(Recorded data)

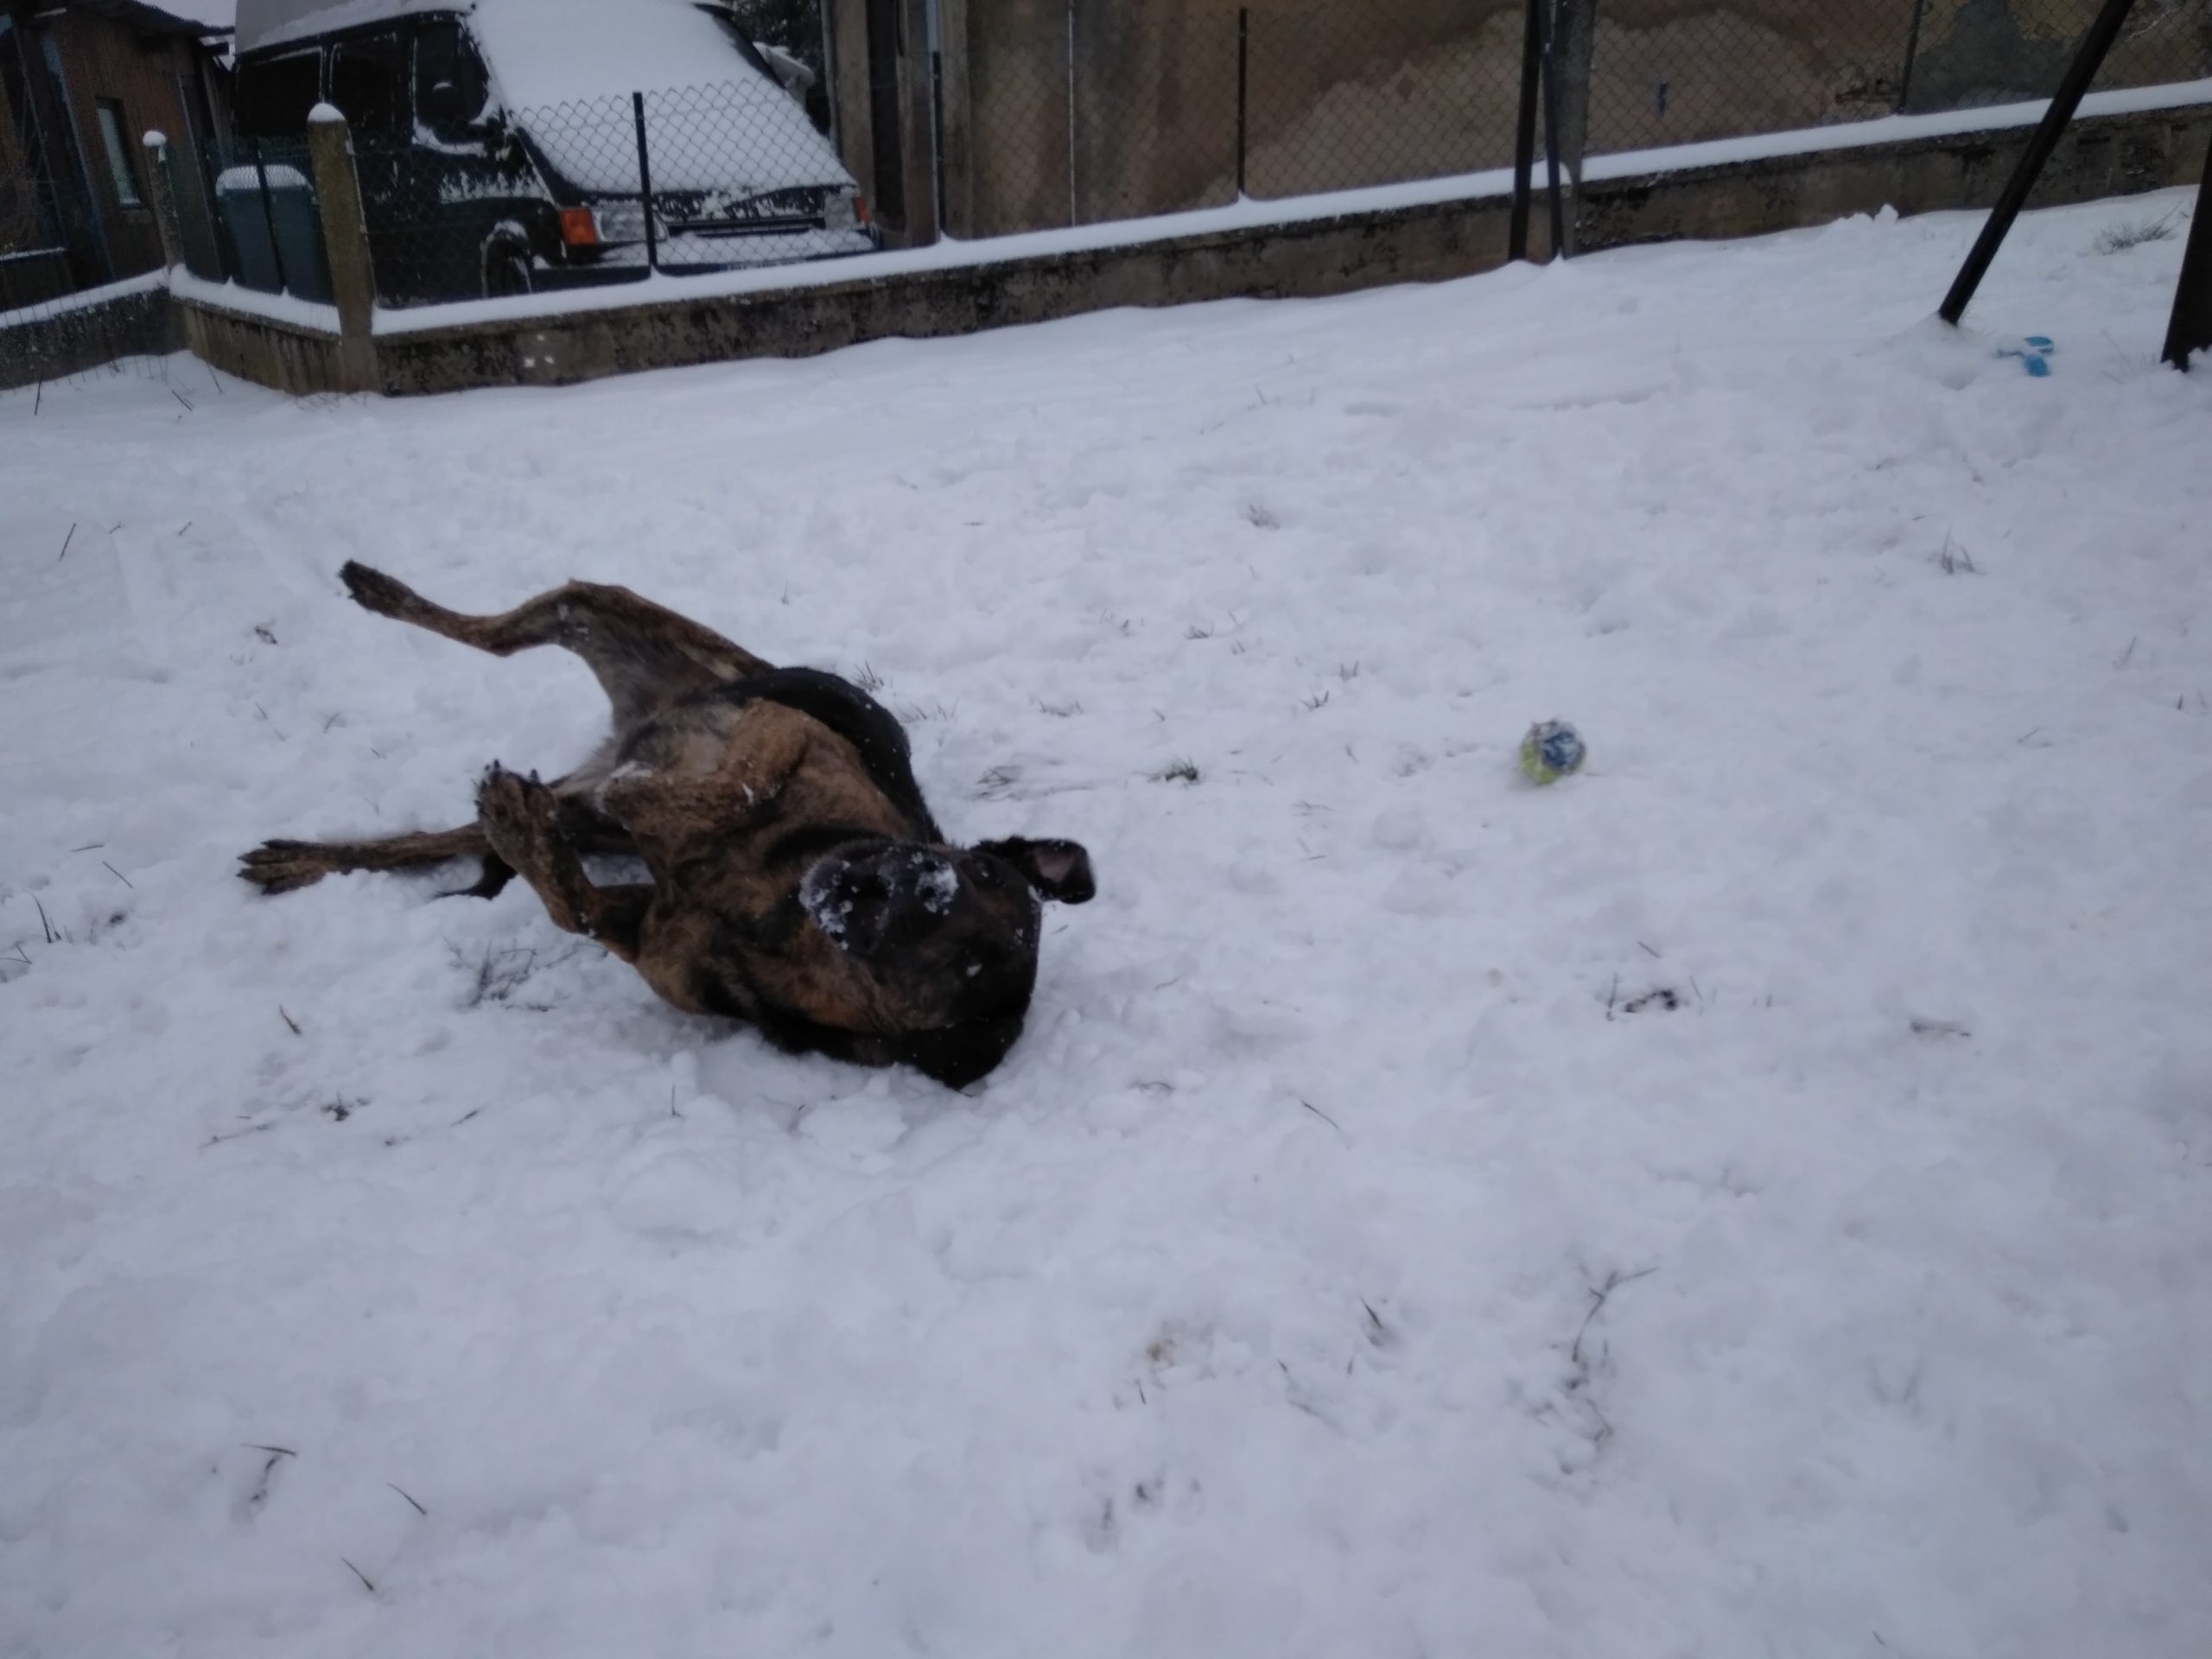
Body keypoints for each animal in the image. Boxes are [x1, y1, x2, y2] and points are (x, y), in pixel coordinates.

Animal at [240, 564, 1095, 1087]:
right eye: (980, 871)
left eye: (970, 966)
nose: (909, 875)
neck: (775, 917)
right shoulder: (791, 731)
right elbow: (737, 781)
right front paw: (665, 796)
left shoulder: (641, 932)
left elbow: (576, 904)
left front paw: (558, 818)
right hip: (625, 623)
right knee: (512, 629)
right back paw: (376, 589)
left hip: (593, 762)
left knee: (473, 821)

**WORK TASK**: Print exactly, and only, the lines from the line containing "left eye: (970, 966)" through the final line of the records, both included.

**ANSWER**:
left eye: (970, 966)
nose: (909, 875)
neck: (775, 917)
right shoulder: (791, 731)
right elbow: (737, 781)
right front paw: (665, 796)
left shoulder: (641, 932)
left elbow: (576, 904)
left front paw: (558, 818)
right hip: (625, 623)
right knee: (512, 629)
right back paw: (376, 589)
left hip: (593, 762)
left knee: (473, 821)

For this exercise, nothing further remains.